Moreover, due to the shrinking labour force and the rapidly aging population in Japan, companies began to propose increased automation solutions as well as automation equipment such as robots.
One of the main reasons behind Japan’s unchallenged position in the global robotics and automation space is the constant government support. In 2017, the Japanese government launched the “Connected Industries” strategy to promote smart factories. This included financial support for the systems, sensors, robots, and other equipment for productivity through data collaboration and utilisation.
Top Japanese robotics and automation stocks to consider
Increased demand for automation is likely to fuel the growth of industrial robotics over the long term. With Japan at the helm of robotics, investors can look at these four robotics and automation stocks to capture the growth.
Keyence Corporation
One of the leading industrial automation companies, Keyence Corporation manufactures code readers, machine vision systems, microscopes, measuring systems, laser markers, and sensors. The primary client base of Keyence comprises semiconductors, automobiles, and home appliance sectors. Headquartered in Osaka, Keyence also has warehouse facilities across Asia, Europe, and the Americas.

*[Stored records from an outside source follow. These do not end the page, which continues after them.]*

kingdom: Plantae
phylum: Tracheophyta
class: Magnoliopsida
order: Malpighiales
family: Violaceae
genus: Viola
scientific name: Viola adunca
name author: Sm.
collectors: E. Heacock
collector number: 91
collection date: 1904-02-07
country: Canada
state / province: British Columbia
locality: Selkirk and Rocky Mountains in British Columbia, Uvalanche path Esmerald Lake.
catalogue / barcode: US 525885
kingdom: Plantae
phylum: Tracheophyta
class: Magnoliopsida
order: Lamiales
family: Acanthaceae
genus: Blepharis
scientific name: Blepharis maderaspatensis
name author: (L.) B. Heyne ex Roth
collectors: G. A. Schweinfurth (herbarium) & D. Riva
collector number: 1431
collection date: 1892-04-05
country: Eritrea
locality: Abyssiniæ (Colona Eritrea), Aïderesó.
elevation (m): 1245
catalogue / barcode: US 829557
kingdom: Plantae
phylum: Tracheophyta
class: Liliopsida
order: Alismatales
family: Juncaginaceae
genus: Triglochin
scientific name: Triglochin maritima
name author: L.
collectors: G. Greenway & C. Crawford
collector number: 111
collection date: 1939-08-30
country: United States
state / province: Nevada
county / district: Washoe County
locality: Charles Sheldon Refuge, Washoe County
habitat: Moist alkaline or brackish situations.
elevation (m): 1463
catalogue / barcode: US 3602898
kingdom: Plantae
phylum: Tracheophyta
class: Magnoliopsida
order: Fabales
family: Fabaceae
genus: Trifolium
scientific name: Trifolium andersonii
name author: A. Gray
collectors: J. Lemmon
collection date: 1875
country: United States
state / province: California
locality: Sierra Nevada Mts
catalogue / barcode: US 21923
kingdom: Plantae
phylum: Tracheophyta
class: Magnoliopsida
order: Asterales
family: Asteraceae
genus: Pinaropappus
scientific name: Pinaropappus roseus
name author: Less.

The company saw a 19.3% year-on-year increase in its operating profit, reaching 498.9 bn yen ($3.32 bn) in the fiscal year ended March 2023. During this same period, Keyence Corporation’s revenue witnessed a 22.1% year-on-year rise, amounting to 922.4 bn yen ($6.14 bn).
Keyence Corporation, with a market capitalisation of 12.699 tn yen ($85 bn), has its shares traded on the Tokyo Stock Exchange (6861.T). Over the past year, the company’s stock has experienced a 9.96% surge. Keyence Corporation shares have a price-to-earnings ratio of 34.48 and a price-to-book ratio of 5.22.
SMC Corporation
Headquartered in Tokyo, SMC Corp is involved in the manufacturing and marketing of industrial automation devices and control equipment alongside sintered filters and other filtration equipment. The company has production facilities in several Japanese cities like Tsukuba, Yamatsuri, Soka, Shimotsuma, Tono, and Kamaishi. Besides Japan, SMC also has technical development centers in the US, Europe, and China.
The company saw a 13.3% year-on-year increase in its operating profit, reaching 258.2 bn yen ($1.72 bn) in the fiscal year ended March 2023. During this same period, SMC Corporation’s revenue witnessed a 13.4% year-on-year rise, amounting to 824.8 bn yen ($5.49 bn).
SMC Corporation, with a market capitalisation of 4.412 tn yen ($29 bn), has its shares traded on the Tokyo Stock Exchange (6273.T). Over the past year, the company’s stock has experienced a 21.24% surge. SMC Corporation shares have a price-to-earnings ratio of 22.06 and a price-to-book ratio of 2.30.
Fanuc Corporation
Fanuc or Fuji Automatic Numerical Control manufactures a wide array of robot models with differentiated features for the automotive, aerospace, consumer goods and education sectors. Its factories are in Yamanashi and Kagoshima, but it also has operations in Americas, Europe, and South Africa.
Fanuc’s robot division is in the growth stage and the company noted that the operating margin of this division is gradually improving. In August 2023, FANUC witnessed a major milestone of shipping a cumulative 1 million industrial robots since 1977.
For the fiscal year ending March 2023, the company saw a year-on-year increase of 16.2% in its revenue earnings, reaching 852 bn yen ($5.67 bn). During that same period, its operating profit came in at 191.4 bn yen ($1.27 bn), clocking in a 4.4% growth.
Fanuc shares are traded on the Tokyo Stock Exchange (6954.T). The company currently holds a market capitalisation of 3.473 tn yen ($23 bn). In the 6 months period between October 2022 to March 2023, Fanuc stock has experienced a rise of 13.5%. On March 31, 2023, the company underwent a 5-1 stock split, after which it posted a 23% drop till October 26, 2023. Additionally, its shares are characterised by a PE ratio of 21.93 and a price-to-book ratio of 2.22.
Yaskawa Electric Corporation
Yaskawa Electric is predominantly an electric equipment manufacturer, but it also has an eminent robotics line. Through Yaskawa Motoman, the company delivers high-quality industrial robots alongside fully integrated robotic automation systems. These robots are used for almost all industrial activities including welding, cutting, picking, and palletising. The company has operations across Americas, Europe, Asia-Pacific, the Middle East, and Africa.
For the fiscal year ending February 2023, the company’s operating income climbed 29.2% over the year to 68.3 bn yen ($0.45 bn). Additionally, Yaskawa Electric Corporation saw a year-on-year revenue increase of 16%, totalling 556 bn yen ($3.70 bn).
With a market capitalisation of 1.295 tn yen ($8.6 bn), the company is listed on the Tokyo Stock Exchange (6506.T). Its shares surged 24.8% over the past one year. Yaskawa Electric boasts a PE ratio of 24.77 and a price-to-book ratio of 4.20.
Editor’s note: All stock movement figures as of October 26, 2023.